Background: Spam on Google Maps often comes in the form of hijacked listings, where a 3rd party comes in and edits someone else’s business listing … because Google lets them. Many local search watchers have been railing against this for ages, most notably Mike Blumenthal, who just last week temporarily hijacked Microsoft’s listing to illustrate the problem, and prompted Danny Sullivan to temporarily hijack Yahoo’s listing to shine an even brighter light on what’s going on.
End of background.
Yesterday, Google finally responded. You can read the full reply on Mike’s blog, but here’s the essence of the problem:
“The wiki nature of Google Maps expands upon Google’s steadfast commitment to open community.”
In other words, damn the torpedoes, Google is committed to this openness, this sharing, this community “wiki nature” of Google Maps. Let’s hold hands and sing “Kumbaya” together, shall we? Google’s response is, in my opinion, borderline offensive because it puts a higher priority on this non-existent “open community” ideal than it does on accuracy of information and the impact of inaccurate information on business owners and Google users.
Here’s where the hypocrisy comes in: Late last year, when defending Google’s stance against paid links, Matt Cutts used the example of someone in poor health using Google to get information about the sickness:
“…suppose you just visited your doctor and got a scary surprise: you or a member of your family have a tumor. The doctor is throwing around words like steroids, surgery, chemo, and radiosurgery. Much of what the doctor says washes over you, but you remember the word “radiosurgery” and resolve to find out more when you get home.”

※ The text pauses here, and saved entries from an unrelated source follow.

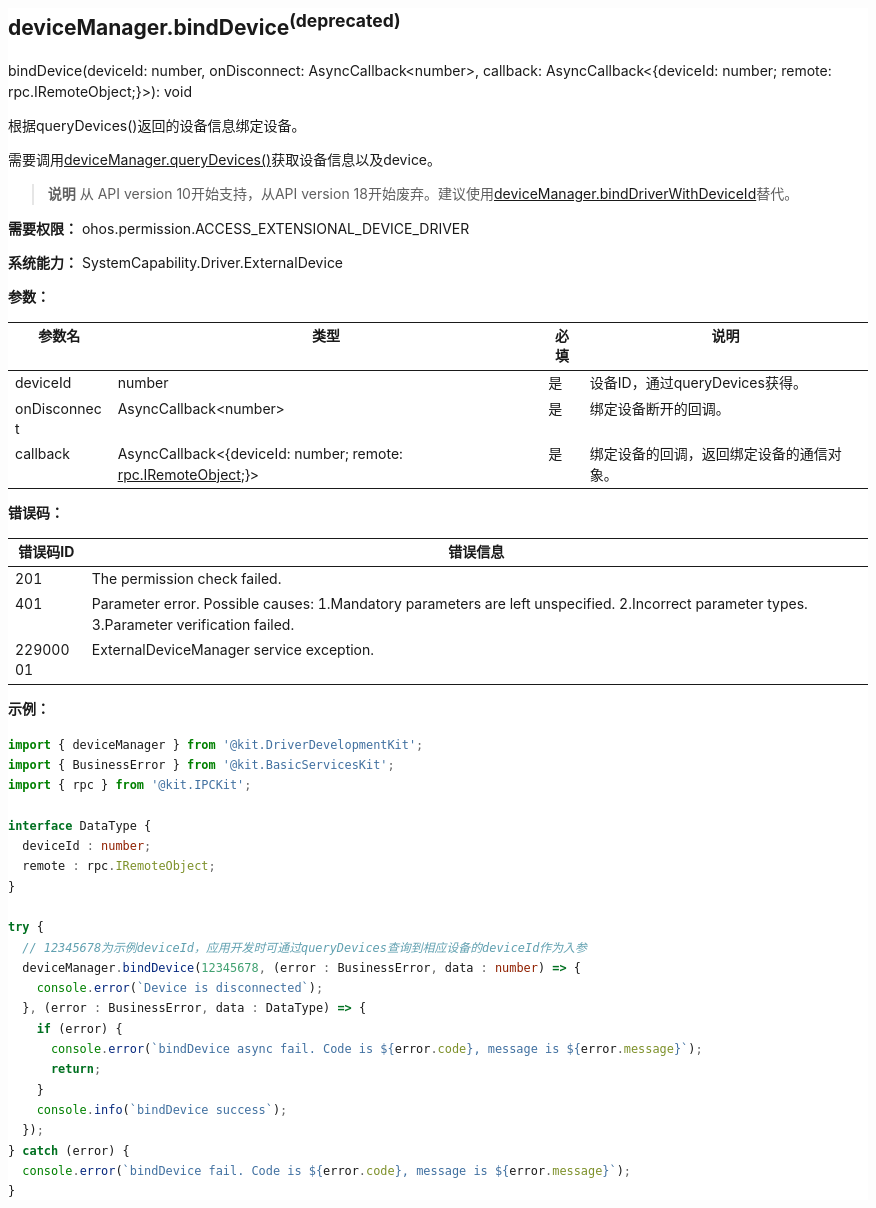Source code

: ## deviceManager.bindDevice<sup>(deprecated)</sup>

bindDevice(deviceId: number, onDisconnect: AsyncCallback&lt;number&gt;,
  callback: AsyncCallback&lt;{deviceId: number; remote: rpc.IRemoteObject;}&gt;): void

根据queryDevices()返回的设备信息绑定设备。

需要调用[deviceManager.queryDevices()](#devicemanagerquerydevices)获取设备信息以及device。

> **说明**
> 从 API version 10开始支持，从API version 18开始废弃。建议使用[deviceManager.bindDriverWithDeviceId](#devicemanagerbinddriverwithdeviceid18)替代。

**需要权限：** ohos.permission.ACCESS_EXTENSIONAL_DEVICE_DRIVER

**系统能力：** SystemCapability.Driver.ExternalDevice

**参数：**

| 参数名       | 类型                                                                                                 | 必填 | 说明                                   |
| ------------ | ---------------------------------------------------------------------------------------------------- | ---- | -------------------------------------- |
| deviceId     | number                                                                                               | 是   | 设备ID，通过queryDevices获得。           |
| onDisconnect | AsyncCallback&lt;number&gt;                                                                          | 是   | 绑定设备断开的回调。                     |
| callback     | AsyncCallback&lt;{deviceId: number; remote: [rpc.IRemoteObject](../apis-ipc-kit/js-apis-rpc.md#iremoteobject);}&gt; | 是   | 绑定设备的回调，返回绑定设备的通信对象。 |

**错误码：**

| 错误码ID | 错误信息                                 |
| -------- | ---------------------------------------- |
| 201      | The permission check failed.              |
| 401      | Parameter error. Possible causes: 1.Mandatory parameters are left unspecified. 2.Incorrect parameter types. 3.Parameter verification failed. |
| 22900001 | ExternalDeviceManager service exception. |

**示例：**

```ts
import { deviceManager } from '@kit.DriverDevelopmentKit';
import { BusinessError } from '@kit.BasicServicesKit';
import { rpc } from '@kit.IPCKit';

interface DataType {
  deviceId : number;
  remote : rpc.IRemoteObject;
}

try {
  // 12345678为示例deviceId，应用开发时可通过queryDevices查询到相应设备的deviceId作为入参
  deviceManager.bindDevice(12345678, (error : BusinessError, data : number) => {
    console.error(`Device is disconnected`);
  }, (error : BusinessError, data : DataType) => {
    if (error) {
      console.error(`bindDevice async fail. Code is ${error.code}, message is ${error.message}`);
      return;
    }
    console.info(`bindDevice success`);
  });
} catch (error) {
  console.error(`bindDevice fail. Code is ${error.code}, message is ${error.message}`);
}
```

Matt goes on to cite some examples of paid links related to important health terms and how those can interfere with Google’s ability to return accurate, helpful results to a person in need.
Meanwhile, Miriam Ellis wrote last night about how she recently moved, and didn’t have any contact info. for a local doctor, and had a medical emergency come up, so she used Google Maps to find doctors’ names and numbers. Now, the info she got from Google Maps was incorrect, but it wasn’t hijacked. Google’s lucky; it could’ve been. Says Miriam:
You’ve recently told Mike Blumenthal Google Maps has a wiki-nature. Can you see from my medical anecdote here that applying a wiki philosophy to contact information for medical providers is, somehow, inappropriate?
So tell us, Google … if health-related searches are a prime example of why selling links is the equivalent of spamming Google SERPS, and spam must be kept out of the SERPs at all costs because people need accurate information about medical issues, how come you don’t apply the same standard to Google Maps?
It’s time to end this love affair you have with “open community” and put the “wiki nature” of Google Maps to rest. The whole world has no business being able to edit any unclaimed business listing they want. Stop talking out both sides of your mouth: If accurate health info matters on Google.com, it matters just as much (maybe more) on Google Maps.